I'm standing on the ledge of a building downtown, my back toward the open air, which is the only thing between me and the design on the plaza below that, from 30 floors up, looks suspiciously like a target.
"Lean back," Brian says.
Sure, why not? That's why I'm here.
I'm rappelling down the SandRidge Building in Oklahoma City for a good cause. Because it's a blast. And, oh yeah, to help publicize an event that benefits Special Olympics Oklahoma. Today, more than two dozen other people, each of whom raised at least $1,200 in donations for the organization, will get to do the same thing. About the same number of people will rappel down the Hard Rock Hotel in Tulsa.

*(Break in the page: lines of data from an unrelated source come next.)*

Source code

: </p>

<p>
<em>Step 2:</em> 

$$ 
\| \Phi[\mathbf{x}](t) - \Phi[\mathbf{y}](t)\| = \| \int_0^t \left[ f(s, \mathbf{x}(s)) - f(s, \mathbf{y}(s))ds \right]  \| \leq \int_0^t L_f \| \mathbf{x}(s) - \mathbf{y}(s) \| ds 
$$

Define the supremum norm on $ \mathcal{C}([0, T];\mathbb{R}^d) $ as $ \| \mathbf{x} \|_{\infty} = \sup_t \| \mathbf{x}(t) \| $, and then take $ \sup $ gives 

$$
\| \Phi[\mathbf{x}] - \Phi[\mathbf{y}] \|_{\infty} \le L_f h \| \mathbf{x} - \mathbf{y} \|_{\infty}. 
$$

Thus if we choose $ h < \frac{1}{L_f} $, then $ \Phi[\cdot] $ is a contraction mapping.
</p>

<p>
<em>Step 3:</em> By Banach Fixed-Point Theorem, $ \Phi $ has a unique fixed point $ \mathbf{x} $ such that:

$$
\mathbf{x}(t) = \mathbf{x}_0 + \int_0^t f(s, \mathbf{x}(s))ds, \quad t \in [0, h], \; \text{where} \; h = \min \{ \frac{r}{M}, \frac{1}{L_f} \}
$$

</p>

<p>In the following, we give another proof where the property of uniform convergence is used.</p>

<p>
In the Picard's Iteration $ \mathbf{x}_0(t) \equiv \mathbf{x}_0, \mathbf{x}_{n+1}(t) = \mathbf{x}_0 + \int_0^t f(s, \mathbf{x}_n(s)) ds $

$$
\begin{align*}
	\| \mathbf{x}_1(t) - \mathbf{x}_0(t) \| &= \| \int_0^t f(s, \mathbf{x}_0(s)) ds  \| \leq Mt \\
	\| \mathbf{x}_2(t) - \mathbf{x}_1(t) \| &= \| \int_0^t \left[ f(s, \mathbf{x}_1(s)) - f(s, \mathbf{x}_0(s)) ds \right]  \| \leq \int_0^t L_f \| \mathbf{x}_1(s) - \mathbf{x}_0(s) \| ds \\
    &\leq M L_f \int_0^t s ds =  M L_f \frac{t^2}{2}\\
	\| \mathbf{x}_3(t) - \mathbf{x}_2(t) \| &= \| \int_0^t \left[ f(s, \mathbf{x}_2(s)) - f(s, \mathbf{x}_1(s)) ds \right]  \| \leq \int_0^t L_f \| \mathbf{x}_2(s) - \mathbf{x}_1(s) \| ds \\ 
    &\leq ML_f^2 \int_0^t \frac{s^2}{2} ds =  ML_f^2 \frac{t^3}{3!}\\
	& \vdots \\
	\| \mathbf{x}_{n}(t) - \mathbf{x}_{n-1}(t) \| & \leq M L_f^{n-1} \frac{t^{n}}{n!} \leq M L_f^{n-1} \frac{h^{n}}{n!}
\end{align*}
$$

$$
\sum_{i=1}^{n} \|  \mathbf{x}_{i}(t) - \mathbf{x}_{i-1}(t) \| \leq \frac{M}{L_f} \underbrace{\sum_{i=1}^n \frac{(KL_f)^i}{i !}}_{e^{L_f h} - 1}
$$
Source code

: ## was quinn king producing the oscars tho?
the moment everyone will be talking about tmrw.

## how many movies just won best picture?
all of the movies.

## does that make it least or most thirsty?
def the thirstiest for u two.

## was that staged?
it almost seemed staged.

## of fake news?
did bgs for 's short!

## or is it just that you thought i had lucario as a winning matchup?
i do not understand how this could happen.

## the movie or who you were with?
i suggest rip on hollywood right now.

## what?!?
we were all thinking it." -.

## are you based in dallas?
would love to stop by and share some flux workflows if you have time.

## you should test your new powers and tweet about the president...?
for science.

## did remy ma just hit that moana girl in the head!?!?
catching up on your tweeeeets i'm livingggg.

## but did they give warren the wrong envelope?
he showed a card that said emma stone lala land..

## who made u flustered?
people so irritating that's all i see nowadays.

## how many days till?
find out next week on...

Over The Edge, a Canadian company that helps people who know nothing about rappelling do it off large buildings, was conducting this event. "They've done this event with other Special Olympics programs throughout the country," said Derek Cain, development director of Special Olympics Oklahoma. "They had some very successful events so we decided to try it here in Oklahoma."
Dangling 300 feet up
A few participants made large donations themselves to be included in the event, which raised $88,000. But most did it the old-fashioned way, collecting from co-workers, family and "BFFs."
"Most people are using their social networks to get to that level," Cain said.
As a member of the media, my contribution to the Special Olympics consisted of showing up. It's a beautiful day, and I'm not passing up an opportunity to dangle more than 300 feet above solid concrete from a building on the same day an earthquake shook buildings in Oklahoma. Besides, after the first 40 feet or so, it doesn't matter how high you are. If you fall, you get the same result.